SINGAPORE – Some customers facing delays getting their fibre broadband connected have received a surprise $20 gift from network builder Netlink Trust (NLT).
The Straits Times understands that many of the affected customers are StarHub users who had placed their fibre broadband orders with the telco over the past three months. They were rushing to switch over from StarHub’s ageing cable network before it ceased to operate from June 30.
The deadline to sign up has since been moved to Aug 31, with cable services to cease on Sept 30.
In a letter to affected StarHub customers seen by The Straits Times, NLT said: “Despite our best efforts, the fibre broadband service activation may have taken longer than expected. As a token of appreciation for your patience, we would like to offer you a cash rebate of S$20.”
NLT is the sole network builder here and runs the government-backed ultra-high speed Next Generation Nationwide Broadband Network (NGNBN).
Customers typically wait two weeks for NLT contractors to turn up to install fibre points or activate fibre links to replace the soon-to-be defunct cable network and supply high-speed broadband access, after placing an order with Internet service providers like Singtel, StarHub or M1.
But this was not the case for StarHub cable TV customer Kwek Siew Hong, 68, who continues to wait, about two months after opting to turn on the fibre links in her home.
After signing up for the migration in early May, she was told initially that an NLT contractor would go to her home to activate the fibre links in the middle of that month, with a second appointment with StarHub technicians to follow.
But the telco later called to inform her that the appointment would be postponed owing to a problem with the NLT contractor, with no fixed follow-up date given.
The housewife received NLT’s letter offering the cash gift on June 21 but still does not have an appointment as of Friday (July 5).
“I don’t want the $20, I just want my fibre broadband to watch pay TV. The least they can do is tell me the expected appointment date,” said Madam Kwek.
Figures on the Infocomm Media Development Authority’s (IMDA) website show that there were 89,600 cable modem subscriptions as at March this year. StarHub is the sole cable TV operator here.
When contacted, an NLT spokesman said: “On average, customers that have received our cash rebates each month make up less than 1 per cent of connection requests that we handle every month.”
Those eligible for the cash had experienced “longer-than-expected service delay in activating his/her fibre Internet service, which in some instances are beyond NetLink’s control”, said the spokesman.
NLT would not say how many people were affected, but according to IMDA’s website, about 10,000 new fibre broadband subscriptions were added every month from January to March this year.
Asked why delays had happened, NLT said the time it takes to provide a fibre connection to homes varies from case to case.
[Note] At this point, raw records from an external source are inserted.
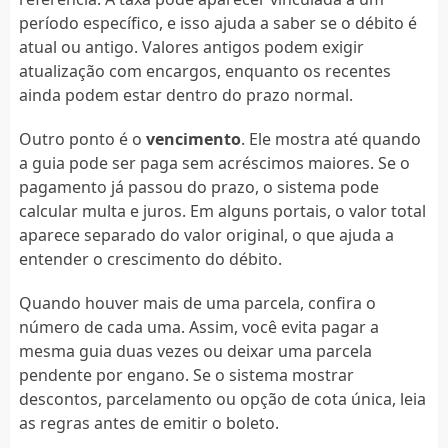
período específico, e isso ajuda a saber se o débito é
atual ou antigo. Valores antigos podem exigir
atualização com encargos, enquanto os recentes
ainda podem estar dentro do prazo normal.
Outro ponto é o
vencimento
. Ele mostra até quando
a guia pode ser paga sem acréscimos maiores. Se o
pagamento já passou do prazo, o sistema pode
calcular multa e juros. Em alguns portais, o valor total
aparece separado do valor original, o que ajuda a
entender o crescimento do débito.
Quando houver mais de uma parcela, confira o
número de cada uma. Assim, você evita pagar a
mesma guia duas vezes ou deixar uma parcela
pendente por engano. Se o sistema mostrar
descontos, parcelamento ou opção de cota única, leia
as regras antes de emitir o boleto.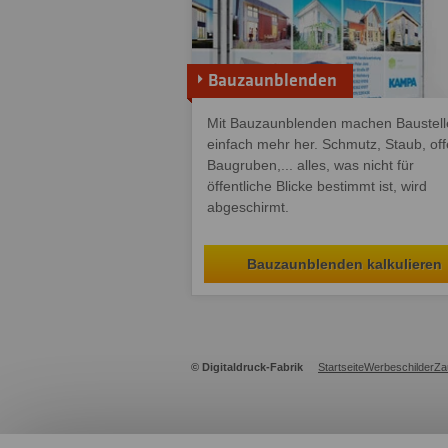
Bauzaunblenden
Mit Bauzaunblenden machen Baustell
einfach mehr her. Schmutz, Staub, of
Baugruben,... alles, was nicht für
öffentliche Blicke bestimmt ist, wird
abgeschirmt.
Bauzaunblenden kalkulieren
© Digitaldruck-Fabrik
Startseite
Werbeschilder
Za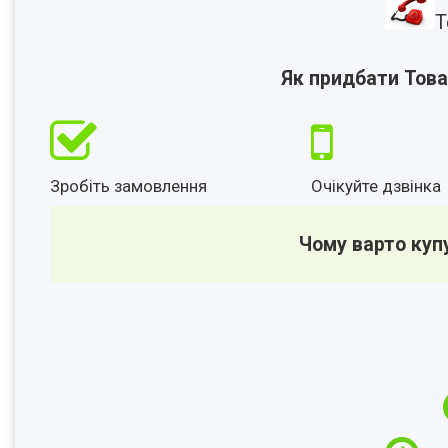
Т
Як придбати Това
Зробіть замовлення
Очікуйте дзвінка
Чому варто куп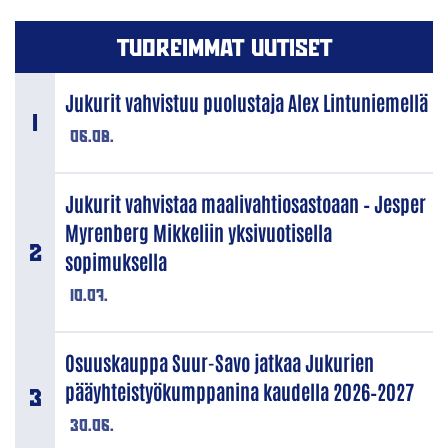
TUOREIMMAT UUTISET
Jukurit vahvistuu puolustaja Alex Lintuniemellä
06.08.
Jukurit vahvistaa maalivahtiosastoaan – Jesper
Myrenberg Mikkeliin yksivuotisella
sopimuksella
10.07.
Osuuskauppa Suur-Savo jatkaa Jukurien
pääyhteistyökumppanina kaudella 2026–2027
30.06.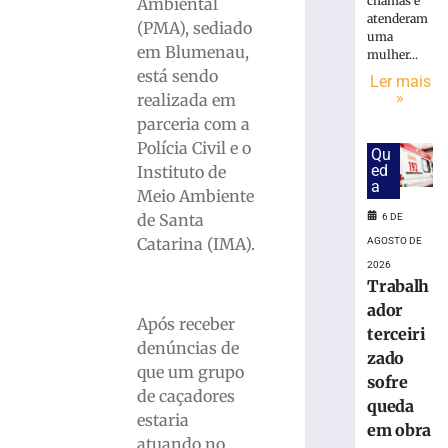
em
chamas e
Ambiental
atenderam
obra
(PMA), sediado
uma
no
em Blumenau,
mulher...
Centro
está sendo
Ler mais
Administrati
»
realizada em
da
parceria com a
Havan
em
Polícia Civil e o
Qu
Brusque
ed
Instituto de
a
6
Meio Ambiente
de
de Santa
6 DE
agosto
de
Catarina (IMA).
AGOSTO DE
2026
2026
Ler
Trabalh
mais
ador
Após receber
»
terceiri
denúncias de
zado
que um grupo
Funcionária
sofre
de caçadores
morre
queda
estaria
após
em obra
ônibus
atuando no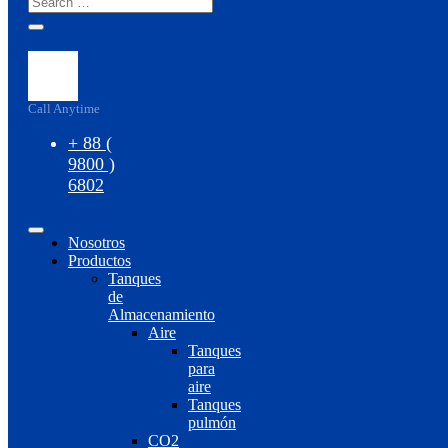
Call Anytime
+ 88 (
9800 )
6802
Nosotros
Productos
Tanques
de
Almacenamiento
Aire
Tanques
para
aire
Tanques
pulmón
CO2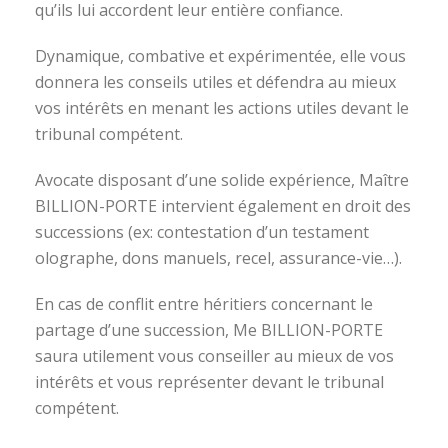
qu’ils lui accordent leur entière confiance.
Dynamique, combative et expérimentée, elle vous
donnera les conseils utiles et défendra au mieux
vos intérêts en menant les actions utiles devant le
tribunal compétent.
Avocate disposant d’une solide expérience, Maître
BILLION-PORTE intervient également en droit des
successions (ex: contestation d’un testament
olographe, dons manuels, recel, assurance-vie…).
En cas de conflit entre héritiers concernant le
partage d’une succession, Me BILLION-PORTE
saura utilement vous conseiller au mieux de vos
intérêts et vous représenter devant le tribunal
compétent.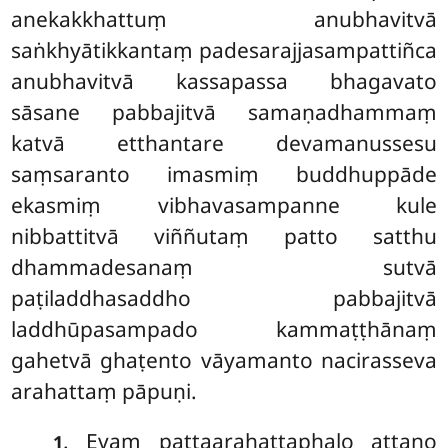
anekakkhattuṃ anubhavitvā
saṅkhyātikkantaṃ padesarajjasampattiñca
anubhavitvā kassapassa bhagavato
sāsane pabbajitvā samaṇadhammaṃ
katvā etthantare devamanussesu
saṃsaranto
imasmiṃ buddhuppāde
ekasmiṃ vibhavasampanne kule
nibbattitvā viññutaṃ patto satthu
dhammadesanaṃ sutvā
paṭiladdhasaddho pabbajitvā
laddhūpasampado kammaṭṭhānaṃ
gahetvā ghaṭento vāyamanto nacirasseva
arahattaṃ pāpuṇi.
. Evaṃ pattaarahattaphalo attano
1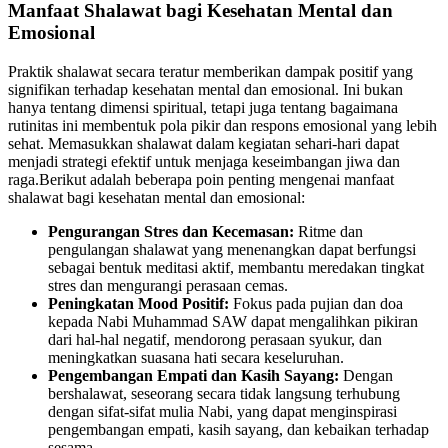
Manfaat Shalawat bagi Kesehatan Mental dan
Emosional
Praktik shalawat secara teratur memberikan dampak positif yang
signifikan terhadap kesehatan mental dan emosional. Ini bukan
hanya tentang dimensi spiritual, tetapi juga tentang bagaimana
rutinitas ini membentuk pola pikir dan respons emosional yang lebih
sehat. Memasukkan shalawat dalam kegiatan sehari-hari dapat
menjadi strategi efektif untuk menjaga keseimbangan jiwa dan
raga.Berikut adalah beberapa poin penting mengenai manfaat
shalawat bagi kesehatan mental dan emosional:
Pengurangan Stres dan Kecemasan:
Ritme dan
pengulangan shalawat yang menenangkan dapat berfungsi
sebagai bentuk meditasi aktif, membantu meredakan tingkat
stres dan mengurangi perasaan cemas.
Peningkatan Mood Positif:
Fokus pada pujian dan doa
kepada Nabi Muhammad SAW dapat mengalihkan pikiran
dari hal-hal negatif, mendorong perasaan syukur, dan
meningkatkan suasana hati secara keseluruhan.
Pengembangan Empati dan Kasih Sayang:
Dengan
bershalawat, seseorang secara tidak langsung terhubung
dengan sifat-sifat mulia Nabi, yang dapat menginspirasi
pengembangan empati, kasih sayang, dan kebaikan terhadap
sesama.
Those which require a new fibre cable installation – either because no fibre termination point is present or the point is in use – can take up to eight weeks.
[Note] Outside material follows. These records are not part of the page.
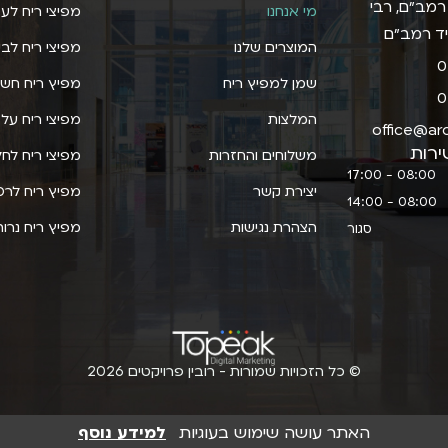
 רמב״ם, רבי
מי אנחנו
מפיצי ריח לע
יד רמב"ם
המוצרים שלנו
מפיצי ריח לבי
0
שמן למפיץ ריח
מפיץ ריח חשמ
0
המלצות
מפיצי ריח על 
office@aro
ירות
משלוחים והחזרות
מפיצי ריח לחל
08:00 - 17:00
יצירת קשר
מפיץ ריח לרכ
08:00 - 14:00
הצהרת נגישות
מפיץ ריח נרות
סגור
© כל הזכויות שמורות - רובין פרויקטים 2026
האתר עושה שימוש בעוגיות
למידע נוסף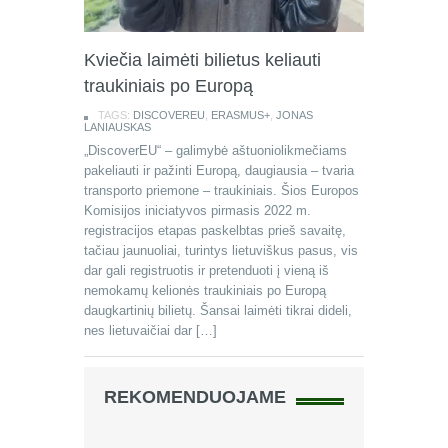
Kviečia laimėti bilietus keliauti
traukiniais po Europą
TAGS:
DISCOVEREU
,
ERASMUS+
,
JONAS
LANIAUSKAS
„DiscoverEU“ – galimybė aštuoniolikmečiams
pakeliauti ir pažinti Europą, daugiausia – tvaria
transporto priemone – traukiniais. Šios Europos
Komisijos iniciatyvos pirmasis 2022 m.
registracijos etapas paskelbtas prieš savaitę,
tačiau jaunuoliai, turintys lietuviškus pasus, vis
dar gali registruotis ir pretenduoti į vieną iš
nemokamų kelionės traukiniais po Europą
daugkartinių bilietų. Šansai laimėti tikrai dideli,
nes lietuvaičiai dar […]
REKOMENDUOJAME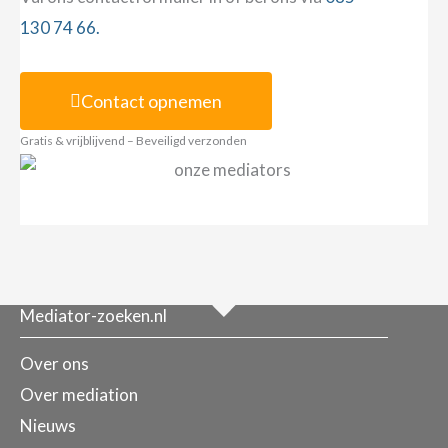
130 74 66.
Contact opnemen
Gratis & vrijblijvend – Beveiligd verzonden
Mediator-zoeken.nl
Over ons
Over mediation
Nieuws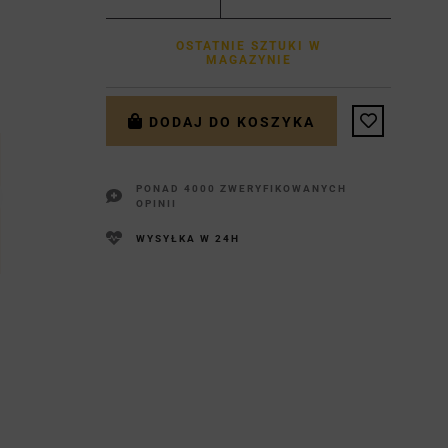
OSTATNIE SZTUKI W
MAGAZYNIE
DODAJ DO KOSZYKA
PONAD 4000 ZWERYFIKOWANYCH
OPINII
WYSYŁKA W 24H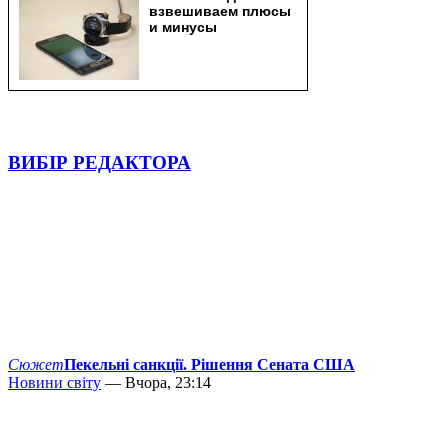
ВИБІР РЕДАКТОРА
Сюжет
Пекельні санкції. Рішення Сената США
Новини світу
— Вчора, 23:14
The point will be in use if, for example, a StarHub cable TV customer is subscribing to another service provider for his or her fibre broadband.
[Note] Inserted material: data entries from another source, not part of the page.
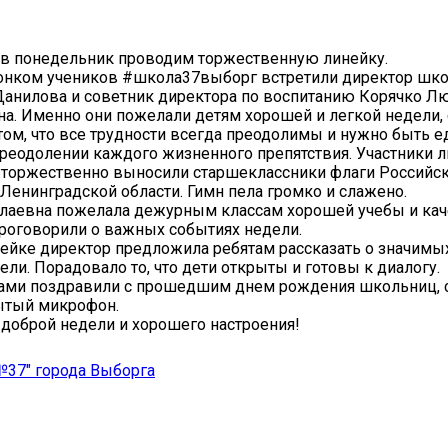
 в понедельник проводим торжественную линейку.
онком учеников #школа37выборг встретили директор шко
Данилова и советник директора по воспитанию Корячко 
а. Именно они пожелали детям хорошей и легкой недели, 
 том, что все трудности всегда преодолимы и нужно быть 
реодолении каждого жизненного препятствия. Участники л
а торжественно выносили старшеклассники флаги Российс
Ленинградской области. Гимн пела громко и слажено.
олаевна пожелала дежурным классам хорошей учебы и кач
роговорили о важных событиях недели.
нейке директор предложила ребятам рассказать о значимы
ели. Порадовало то, что дети открыты и готовы к диалогу.
ами поздравили с прошедшим днем рождения школьниц,
ытый микрофон.
доброй недели и хорошего настроения!
37" города Выборга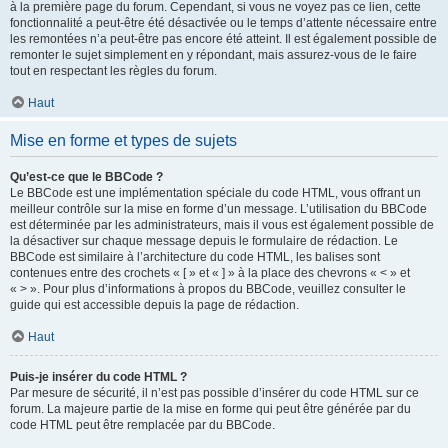
à la première page du forum. Cependant, si vous ne voyez pas ce lien, cette
fonctionnalité a peut-être été désactivée ou le temps d’attente nécessaire entre
les remontées n’a peut-être pas encore été atteint. Il est également possible de
remonter le sujet simplement en y répondant, mais assurez-vous de le faire
tout en respectant les règles du forum.
Haut
Mise en forme et types de sujets
Qu’est-ce que le BBCode ?
Le BBCode est une implémentation spéciale du code HTML, vous offrant un
meilleur contrôle sur la mise en forme d’un message. L’utilisation du BBCode
est déterminée par les administrateurs, mais il vous est également possible de
la désactiver sur chaque message depuis le formulaire de rédaction. Le
BBCode est similaire à l’architecture du code HTML, les balises sont
contenues entre des crochets « [ » et « ] » à la place des chevrons « < » et
« > ». Pour plus d’informations à propos du BBCode, veuillez consulter le
guide qui est accessible depuis la page de rédaction.
Haut
Puis-je insérer du code HTML ?
Par mesure de sécurité, il n’est pas possible d’insérer du code HTML sur ce
forum. La majeure partie de la mise en forme qui peut être générée par du
code HTML peut être remplacée par du BBCode.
ST understands that appointments with NLT are limited to weekdays during office hours – which has put significant constraints on users who need to work.
This arrangement could have come under some strain in managing the hundreds of thousands of StarHub cable TV customers who have signed up for the migration.
When asked why the deadline for fibre migration was extended, StarHub acknowledged fibre installation delays that were due to “more complex requirements for infrastructure” that it was working with NLT to resolve.
It also cited a backlog caused by a surge in migration applications from customers in the days before June 30. But the telco declined to reveal the number of users who either experienced delays or sent in last-minute applications.